DIE GANZ STARKEN KINDER

 

Wir sprechen von Ihnen als von den „Ganz schwachen Kindern“, aber in
Wirklichkeit sind sie die ganz starken Kinder.

Sie (die Kinder) hocken in einem Rollstuhl. Ihr Oberkörper wird durch steife Plastikgurte, die sich über Brust und Schulter ziehen, an die Rückenlehne des Rollstuhls gepresst; er würde sonst nach vorne sacken. Zwischen ihren Oberschenkeln liegen ebensolche hartkantigen Gurte und halten ihre Becken. Die Füße sind mit Lederriemen auf dem Fußbrett festgeschnallt. Eine Fesselung ist das nicht. Sie können sich ohnehin nicht bewegen. Ihr Kopf wird durch ein Tuch an die Kopfstütze gebunden; wird das vergessen, knickt er zur Seite oder sinkt tief auf die Brust, der Blick geht starr zu Boden. Dann müssen sie warten, bis einer etwas merkt und ihren Kopf aufrichtet und festbindet. Sie können nicht sagen: „Mir ist heiß, weil das Plastikmaterial des Rollstuhls mich zum Schwitzen bringt“. Sie müssen warten, bis einer ihr nasses Gesicht bemerkt.

Sie können nicht sagen: „Mir ist kalt, meine festgebundenen Füße sind eingeschlafen“. Sie müssen warten, bis jemand sieht, dass sie zittern.

Sie können nicht sagen: „Mir ist schlecht“. Sie müssen warten, bis
einer ihre Blässe sieht oder sie erbrochen haben.

Manchmal haben sie Leibschmerzen von den vielen Abführmitteln, die Windeln sind nass und voll Kot, das brennt. Sie müssen warten, bis einer es riecht und sie säubert.

Der Speichel, der unaufhörlich über den Hals in den Pullover rinnt, kitzelt unangenehm.

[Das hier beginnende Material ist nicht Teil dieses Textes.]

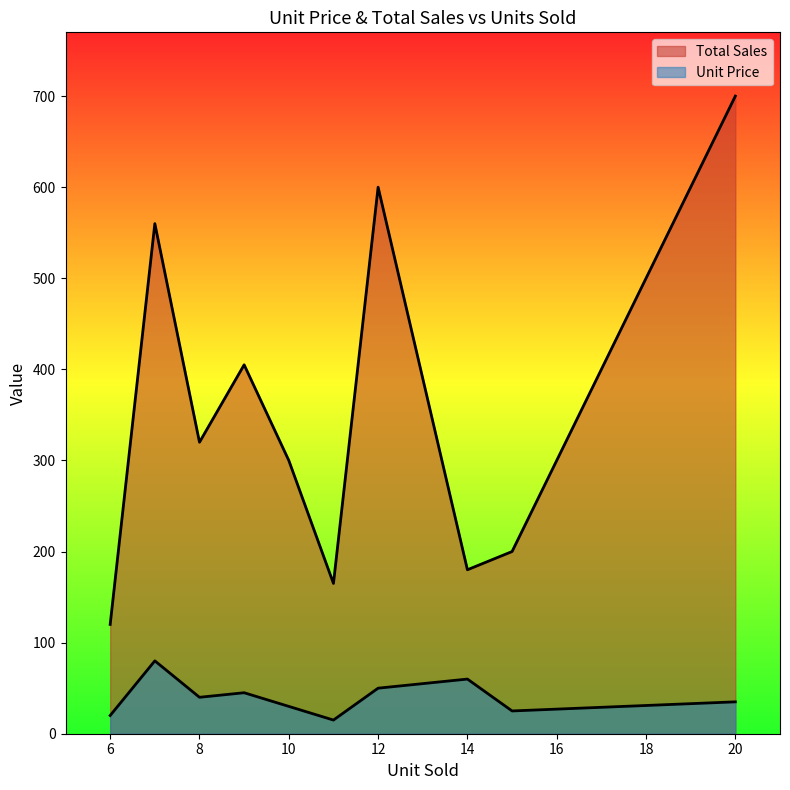

True or false: Total Sales and Unit Price cross at least once.

False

Sie müssen warten, bis einer sie abwischt, immer wieder und hoffen, dass er ein weiches Tuch nimmt, denn ihr Kinn ist wund.

Die Gurte schneiden ein und machen taube Glieder. Sie müssen warten, bis einer ihre Tränen sieht und warten, dass er herausfindet, warum sie weinen.

Sie können kein Wort, keinen Laut hervorbringen und ihre Hand nicht zeigen und den Vorbeigehenden nicht festhalten. Sie können vielleicht die Hand nicht einmal öffnen, geschweige denn, den Arm ausstrecken.

Vielleicht können sie die Menschen in ihrer Umgebung anschauen und sie mit den Augen rufen, aber sie können nicht sicher sein, dass diese Menschen die Fähigkeit besitzen, in ihren Augen zu lesen.

Wir sprechen von den „ganz schwachen Kindern“, aber in Wirklichkeit
sind sie die GANZ STARKEN KINDER!

Sie müssen immer warten, dass der andere auf sie zugeht. Warten, dass andere ihre einfachsten Bedürfnisse befriedigen – von ihren Wünschen und deren Erfüllung wird wohl selten die Rede sein.
MAN MUSS STARK SEIN, UM SOLCH EIN LEBEN ZU LEBEN.